Microsoft confirmed active exploitation of CVE-2026-42897 on May 14 — a cross-site scripting flaw in Exchange’s Outlook Web Access that lets an attacker execute arbitrary JavaScript in a victim’s browser by sending one crafted email. There is no patch. The only protection available right now is a mitigation Microsoft pushed through its Exchange Emergency Mitigation Service the same day it disclosed the bug. CISA added it to the Known Exploited Vulnerabilities catalog the next morning and gave federal agencies until May 29 to remediate. If you’re running on-premises Exchange, your window is narrow.
What the Flaw Actually Does
CVE-2026-42897 is an improper input neutralization bug in Exchange’s Outlook Web Access component — a classic XSS scenario with a CVSS score of 8.1. The attack chain is deceptively simple: an attacker sends a specially crafted email to any Exchange OWA user. The user opens it in a browser. Under certain interaction conditions, arbitrary JavaScript executes in their browser session.
That JavaScript runs with the context of the victim’s authenticated OWA session. From there, an attacker can hijack the session, harvest credentials, or set up persistent access — all from a single email. No phishing link, no malicious attachment. Just an email in the inbox. The attack requires no local access and is fully network-reachable, which is why CISA is treating it as urgent.
Which Servers Are Exposed
The flaw affects all versions of Exchange Server 2016, Exchange Server 2019, and the current Exchange Server Subscription Edition — on-premises installations only. Exchange Online is not affected, since Microsoft controls the OWA rendering environment for hosted customers.
Here’s the harder problem: Exchange 2016 and 2019 both hit end of support on October 14, 2025. The six-month Extended Security Update window expired April 14, 2026 — five weeks before CVE-2026-42897 was disclosed.
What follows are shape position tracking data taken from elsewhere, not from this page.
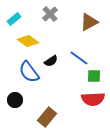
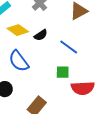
black semicircle: (51, 61) -> (41, 35), moved
green square: (94, 76) -> (63, 72), moved

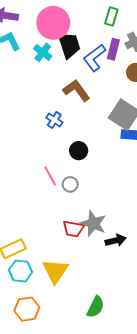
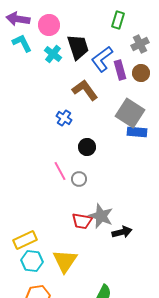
pink circle: (53, 23) -> (49, 25), moved, size x0.7
purple rectangle: (113, 49) -> (120, 70), moved, turned -30

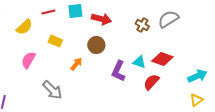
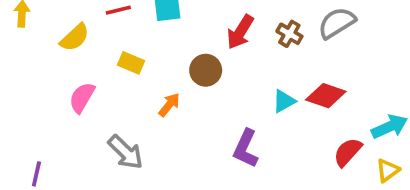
red arrow: (101, 19) -> (240, 32), moved, turned 108
cyan triangle: (139, 62) -> (284, 101), turned -48
purple L-shape: (118, 71) -> (246, 148), moved
red semicircle: (151, 82) -> (348, 152), moved

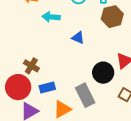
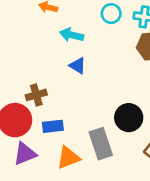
blue triangle: (78, 38) -> (78, 66), moved
brown cross: (31, 66) -> (36, 95), turned 35

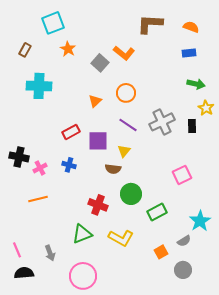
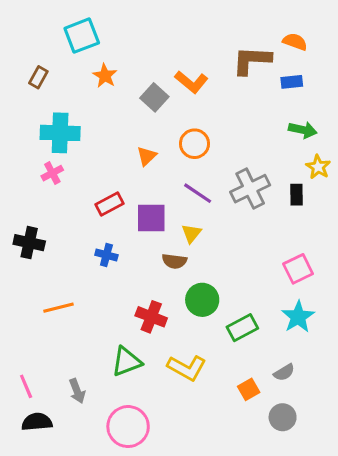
brown L-shape: (150, 24) -> (252, 60), moved
pink cross: (40, 168) -> (52, 173), moved
pink square: (182, 175) -> (298, 269), moved
cyan star: (200, 221) -> (298, 317), moved

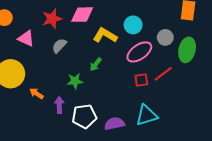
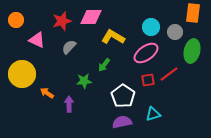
cyan circle: (133, 25) -> (151, 27), moved
gray circle: (165, 37) -> (175, 32), moved
cyan triangle: (147, 115) -> (153, 114), size x0.7
white pentagon: (84, 116) -> (123, 96), moved, turned -30

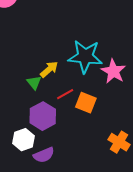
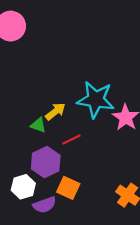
green triangle: (34, 83) -> (38, 125), turned -35
orange square: (86, 103) -> (68, 188), moved

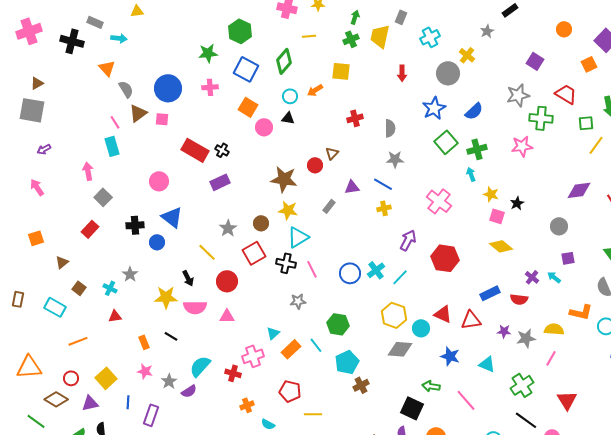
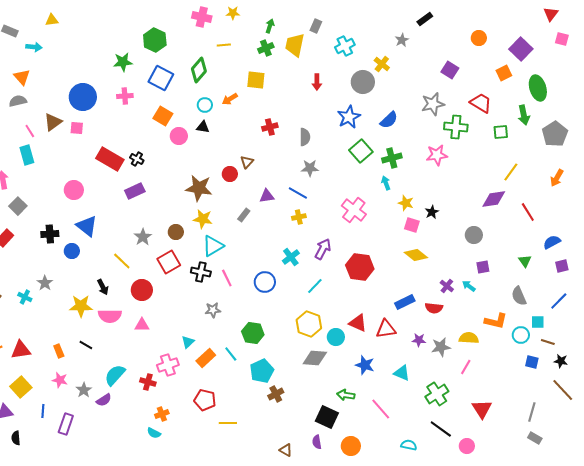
gray semicircle: (126, 89) -> (18, 101), moved, turned -72
yellow line: (596, 145) -> (511, 172), moved
cyan cross: (376, 270) -> (291, 257), moved
red triangle: (115, 316) -> (21, 350), moved, size x1.5
cyan semicircle: (268, 424) -> (154, 433), moved

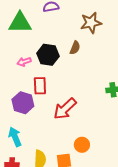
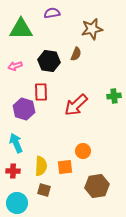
pink arrow: (24, 62) -> (15, 66), moved
red arrow: (65, 109) -> (76, 105), moved

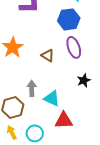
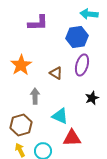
purple ellipse: (74, 47) -> (82, 65), turned 35
gray arrow: (32, 88) -> (35, 96), moved

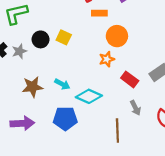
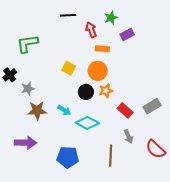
orange circle: (117, 36) -> (98, 71), moved
black circle: (41, 39) -> (86, 92), moved
gray star: (19, 51) -> (28, 89), moved
blue pentagon: (65, 118) -> (68, 157), moved

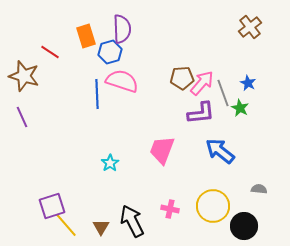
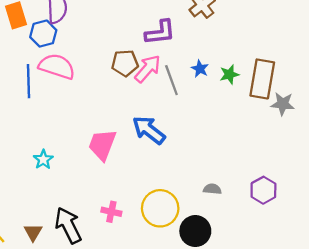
green star: (240, 108) -> (229, 74), moved, turned 30
purple L-shape: (201, 113) -> (160, 32), moved
blue arrow: (220, 151) -> (149, 130), moved

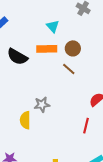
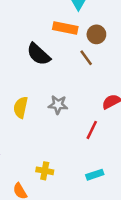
black semicircle: (17, 57) -> (38, 54), moved
gray star: (42, 105) -> (58, 105), moved

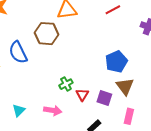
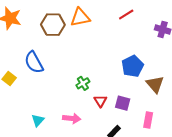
brown hexagon: (47, 34) -> (53, 25), moved
green cross: (66, 84) -> (83, 83), moved
brown triangle: (125, 86) -> (155, 84), moved

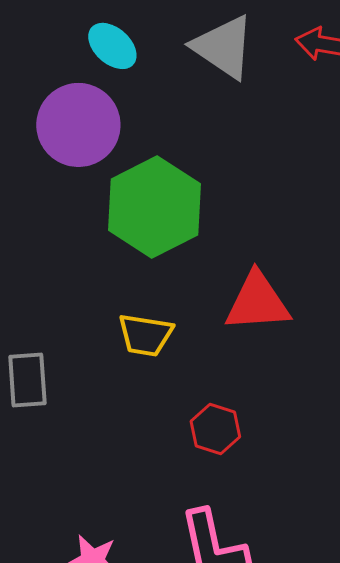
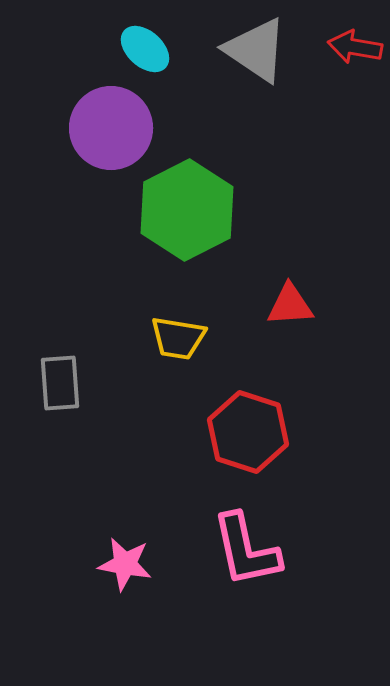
red triangle: (257, 302) -> (290, 305), size x0.7
red hexagon: (215, 429) -> (248, 432), size x1.6

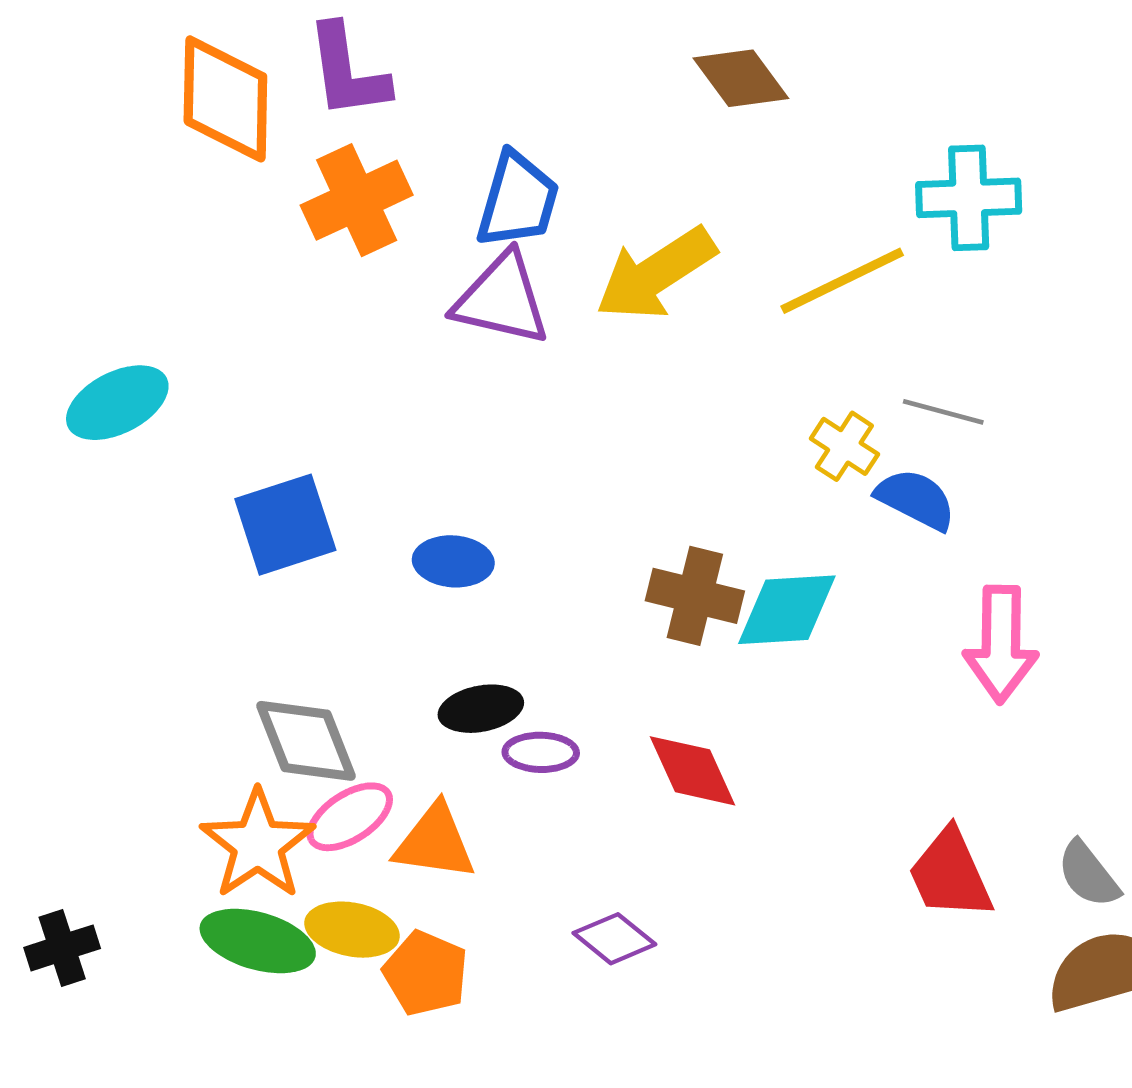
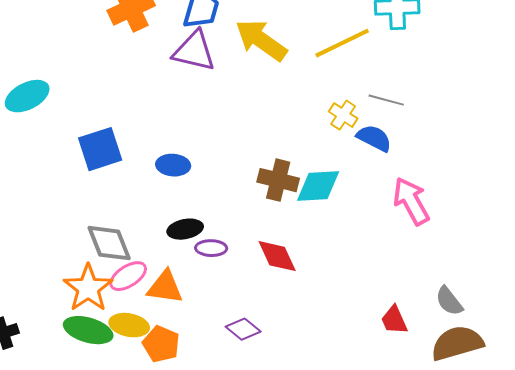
yellow arrow: (656, 274) -> (261, 40), turned 68
pink arrow: (1001, 644) -> (411, 201), turned 150
red trapezoid: (950, 874) -> (394, 320), moved, size x0.7

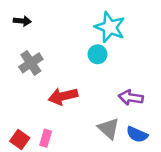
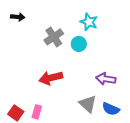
cyan star: (110, 27) -> (89, 22), size x0.7
gray cross: (31, 63) -> (54, 37), moved

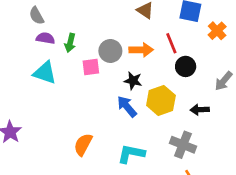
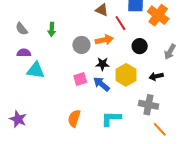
orange cross: (217, 31) -> (158, 15), size x1.5
purple semicircle: (45, 38) -> (24, 53), moved
green arrow: (70, 43) -> (52, 29), moved
red line: (171, 43) -> (120, 23), moved
pink square: (91, 67) -> (80, 79), moved

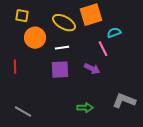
Organizations still running either version are receiving EEMS emergency mitigations but no regular security patches for anything else. This flaw gets a mitigation because Microsoft ships them broadly. The 138 other vulnerabilities patched in May 2026’s Patch Tuesday? Those servers got nothing.
What To Do Right Now
Microsoft deployed Mitigation M2 for CVE-2026-42897 through the Exchange Emergency Mitigation Service (EEMS) on May 14. If EEMS is enabled — which it is by default — the mitigation was likely applied automatically. Verify before assuming you’re covered.
Run the Exchange Health Checker from aka.ms/ExchangeHealthChecker. The HTML report includes an EEMS section showing which mitigations are applied. You want to see CVE-2026-42897-M2 listed. Alternatively, run this from an elevated Exchange Management Shell:
Get-ServerHealth -Identity <servername> | Where-Object {$_.HealthSetName -eq "EmergencyMitigation"}
Status should return Online. If the output is empty, EEMS is disabled and you need to apply the mitigation manually using the Exchange on-premises Mitigation Tool, documented in Microsoft’s CVE-2026-42897 advisory.
Two known side effects of M2: OWA’s Print Calendar feature may break, and inline images in the reading pane may not display correctly. Both are acceptable trade-offs given active exploitation. Full documentation is in Microsoft’s EEMS guide.
Why This Week Was Particularly Bad for Exchange
CVE-2026-42897 landed during Pwn2Own Berlin 2026. On day two of the contest, DEVCORE’s Orange Tsai chained three Exchange bugs together and earned $200,000 for achieving SYSTEM-level remote code execution. That’s a separate attack chain — RCE versus XSS — but the timing is striking: elite researchers publicly demonstrated full Exchange compromise the same week threat actors were already quietly exploiting a different flaw in production.
Exchange keeps showing up at Pwn2Own because it’s legitimately hard to secure. It renders email content in browsers, integrates with Active Directory, and handles authentication for large organizations. Every one of those surfaces is an attack vector. As BleepingComputer reported, this zero-day surfaced two days after Patch Tuesday — which itself patched 138 vulnerabilities — arriving with no accompanying fix.
The Longer View
This is not unusual. CVE-2025-53786, disclosed in August 2025, let attackers pivot from on-premises Exchange into Microsoft 365. Before that, ProxyLogon enabled nation-state mass exploitation. Exchange zero-days emerge at roughly two to three times per year, and scanning data from mid-2025 showed over 28,000 Exchange servers still exposed on the public internet.
If your organization is running Exchange 2016 or 2019 with no active migration plan, use this moment to make the case internally. EEMS mitigation buys time — it does not replace a supported, patched platform. When Microsoft releases a permanent fix for CVE-2026-42897, apply it the same day. And add this to the list of reasons to exit end-of-life Exchange before the next zero-day drops.
CISA’s Known Exploited Vulnerabilities catalog has the current guidance. Federal agencies have until May 29. Active exploitation does not wait for internal approval cycles.